Hoje, o efetivo de controladores militares no Brasil é de cerca de 3.100. A meta para 2016 é de 3.420 controladores. As cargas de trabalho são estabelecidas de acordo com a legislação, baseada em parâmetros internacionais da ICAO, em, no máximo, 168 horas por mês. Esse tempo inclui o período de descanso no próprio órgão de controle, que são pausas entre as horas de efetivo controle.
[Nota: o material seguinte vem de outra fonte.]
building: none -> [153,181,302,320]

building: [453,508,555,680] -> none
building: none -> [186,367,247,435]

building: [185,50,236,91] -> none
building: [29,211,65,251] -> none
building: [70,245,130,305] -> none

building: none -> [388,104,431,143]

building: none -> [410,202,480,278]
Um controlador passa, no máximo, duas horas seguidas diante da console e após esse tempo ele vai para uma área de recreação ou repouso de forma a oferecer as melhores condições de trabalho para esses profissionais.

No caso do Primeiro Centro Integrado de Defesa Aérea e Controle de Tráfego Aéreo (CINDACTA I), em Brasília, a média de efetivo controle tem sido de 60% do tempo total de permanência no órgão. Em 2011, o tempo máximo total de permanência mensal no CINDACTA I, registrado por apenas um profissional, foi de 163 horas, o que representou 98 horas de efetivo controle em um mês. Todos os demais tiveram uma carga de trabalho inferior.

Quanto à cobertura radar na faixa de altitude utilizada pela aviação comercial, não há qualquer falha. Existem hoje 170 radares de controle do espaço aéreo no país, que estão em funcionamento nos Destacamentos de Controle do Espaço Aéreo (DTCEA), dispostos em todo o território nacional, com equipe técnica que trabalha no local para garantir o funcionamento do sistema e cumprir os serviços de manutenção programados.

Oportunamente, é necessário esclarecer ainda que apesar da reportagem se referir ao “Céu de Brasília”, na realidade, o CINDACTA I, a partir de Brasília (DF), mantêm o controle do tráfego aéreo em uma área de aproximadamente 1.500.000 Km², abrangendo áreas do Distrito Federal, Goiás, Espírito Santo, São Paulo, Tocantins, Minas Gerais e Rio de Janeiro. É uma região de dimensões equivalentes a três vezes a superfície da França ou mais de seis vezes a da Grã-Bretanha.